The occurrence ratio of male to female is about 1.5 - 2.0:1. PC-ALCL is more common in adults, and it is more likely to occur in men over the age of 50 and clinically characterized by solid nodules, plaques, lumps at single and multiple limb as the initial presentation, which mostly gathered in the dense distribution of more than 1 cm in diameter of pink or purple patches and can be ruptured and form ulcers. Histopathology showed a larger size of tumor cells to big giant tumor cells, tumor cells might invade the dermis and subcutaneous tissue. The clinical manifestations and histopathological and immunohistochemical examination were used as diagnosis basis.
As a young man, our patient’s torso, armpits, groin and other parts were distributed a plurality of sheet-like red or purple patches. These appearances were considered as lymphoma. The rare case in clinical were considered as PC-ALCL based on these, intraperitoneal and retroperitoneal ultrasound prompted non-Hodgkin lymphoma two different parts of the diseased tissue biopsy prompted lymphoma cell volume increased significantly. Immunohistochemistry was CD3 (+), CD5 (+), CD30 (-), excluding lymphoma papulosis, fungal infections or other special medical history.

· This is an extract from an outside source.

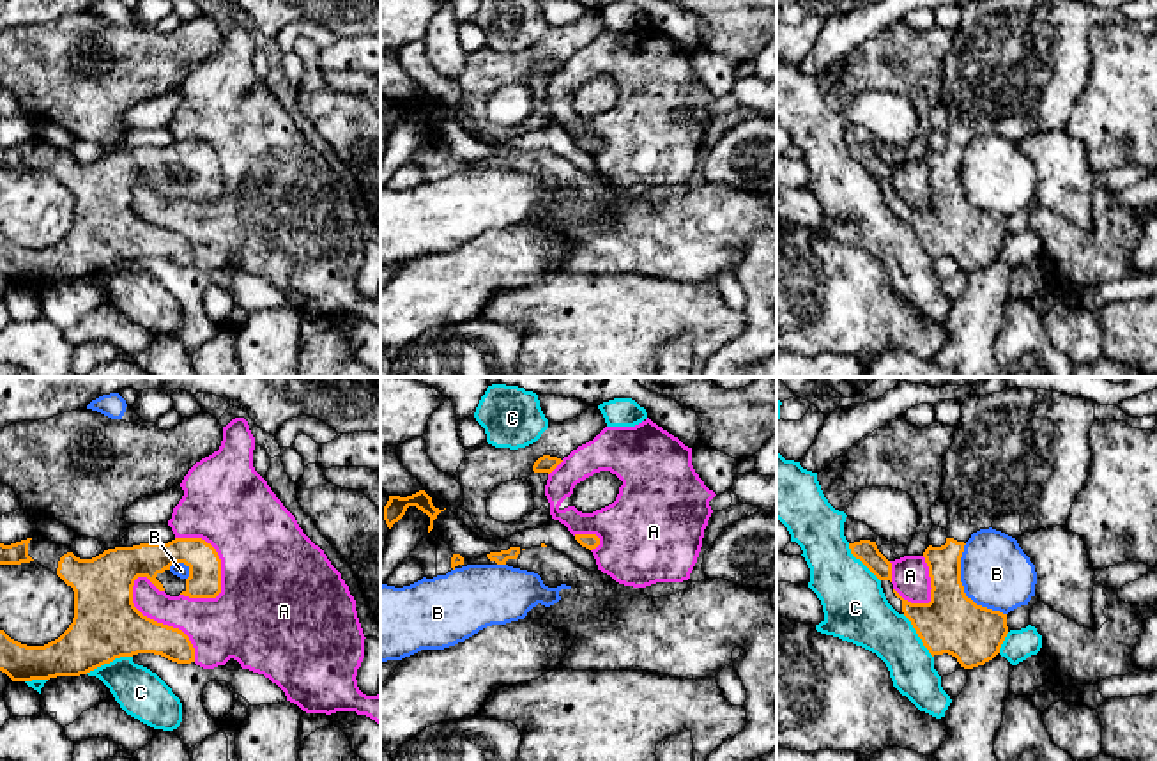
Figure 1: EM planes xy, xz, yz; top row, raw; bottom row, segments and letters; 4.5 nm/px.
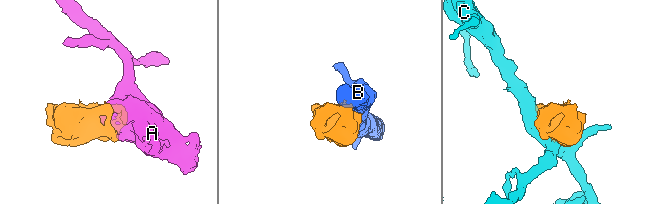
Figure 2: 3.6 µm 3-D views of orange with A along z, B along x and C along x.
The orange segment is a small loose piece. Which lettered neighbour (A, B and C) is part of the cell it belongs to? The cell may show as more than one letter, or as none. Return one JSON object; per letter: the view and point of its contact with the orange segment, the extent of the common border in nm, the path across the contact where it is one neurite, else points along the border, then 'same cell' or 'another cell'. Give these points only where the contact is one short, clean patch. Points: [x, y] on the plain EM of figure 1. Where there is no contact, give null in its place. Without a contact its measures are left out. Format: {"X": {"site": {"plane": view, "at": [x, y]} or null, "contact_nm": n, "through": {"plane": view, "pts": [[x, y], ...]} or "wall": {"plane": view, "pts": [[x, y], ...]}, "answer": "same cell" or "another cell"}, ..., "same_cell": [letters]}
{"A": {"site": {"plane": "xy", "at": [156, 225]}, "contact_nm": 460, "answer": "another cell"}, "B": {"site": {"plane": "yz", "at": [963, 193]}, "contact_nm": 380, "answer": "another cell"}, "C": {"site": {"plane": "xy", "at": [108, 266]}, "contact_nm": 240, "answer": "another cell"}, "same_cell": []}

PS-ALCL should be differentiated when we diagnose PC-ALCL. PS-ALCL is the most common subtype of ALCL, whose occurrence ratio of male to female is 1.6 - 5.3:1. The high occurrence age of PS-ALCL showed bimodal distribution. The first peak is about 20 - 30 years old; the second peak is about 40 - 50 years old. The disease involved surface lymph nodes, followed by the neck, groin, armpits, retroperitoneal, later also involving the bone marrow, bone, respiratory tract, gastrointestinal and soft tissue. Treatment for PC-ALCL and PS-ALCL is the same, and ALK (+) PS-ALCL had significantly better prognosis.

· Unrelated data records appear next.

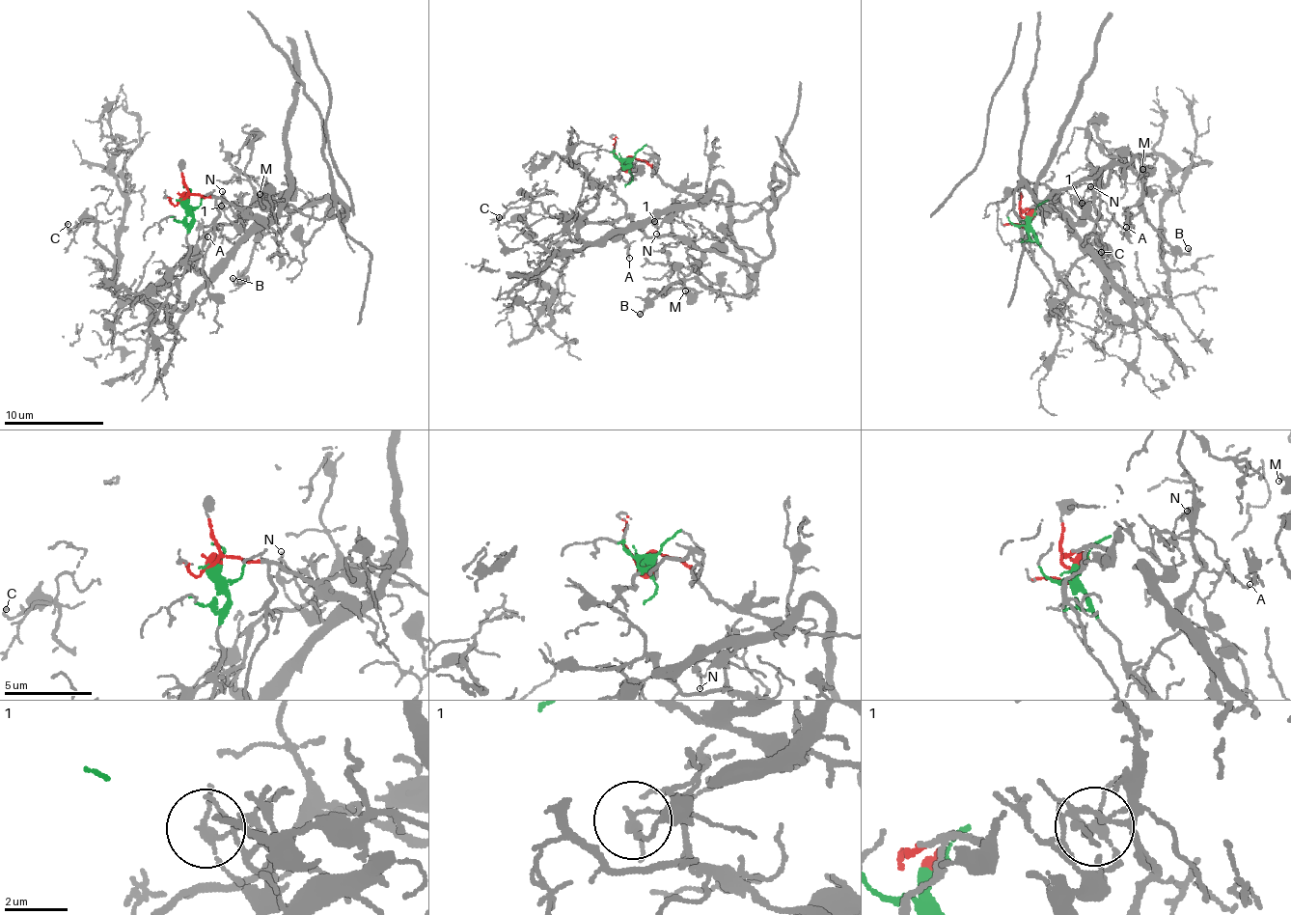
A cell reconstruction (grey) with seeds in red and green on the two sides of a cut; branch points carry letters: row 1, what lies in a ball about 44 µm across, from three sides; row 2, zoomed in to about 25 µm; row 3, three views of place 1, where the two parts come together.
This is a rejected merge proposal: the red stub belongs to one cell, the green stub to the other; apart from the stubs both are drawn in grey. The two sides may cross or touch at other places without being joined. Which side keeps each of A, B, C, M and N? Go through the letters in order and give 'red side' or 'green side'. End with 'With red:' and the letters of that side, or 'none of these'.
A: red side
B: red side
C: green side
M: red side
N: red side
With red: A, B, M, N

In addition, diagnosis of PC-ALCL should be distinguished with Lymphomatoid Papulosis (LyP), Mycosis Fungoides (MF) and other skin lymphomas. Fortunately, PC-ALCL was sensitive to chemotherapy and radiotherapy. Methods of its treatment included tumor resection, localized radiotherapy and chemotherapy or combination therapy. For localized single PC-ALCL, preferred treatment is radiotherapy. But for multisite presence of lesions or visceral involvement chemotherapy might be a good choice. According to the features of our patients with multiple lesions, preferred program is chemotherapy. After the first VELP regimen, the patient’s lymph nodes were significantly shinked and erythema narrowed than before. Followed by subsequent continuous regular chemotherapy, erythema nearly disappeared and enlarged lymph nodes were significantly reduced in the body leisions. These treatments were significantly effective.
Conclusion
In summary, PC-ALCL was concealed and showed slow progress. It was more common in adult men. The prognosis of PC-ALCL is highly relevant with the size of lesions, location, and dissemination or not. For most cases they have good prognosis and the 5-year survival rate is about 76% to 96%[3]. Therefore, appropriate therapeutic intervention used to PC-ALCL can greatly reduce the mortality caused by the disease. And the high recurrence rate of PC-ALCL should be paid high attention to. Although VELP chemotherapy program and continuous regular treatment to our patient is effective and there was no recurrence so far, long-term follow-up is still very important.
Acknowledge:
This work was supported by the grant from the natural science foundation of Gansu Province (145RJZA151).
Authors’ declaration:
All authors read and approved the final manuscript. All authors declare no conflict of interest.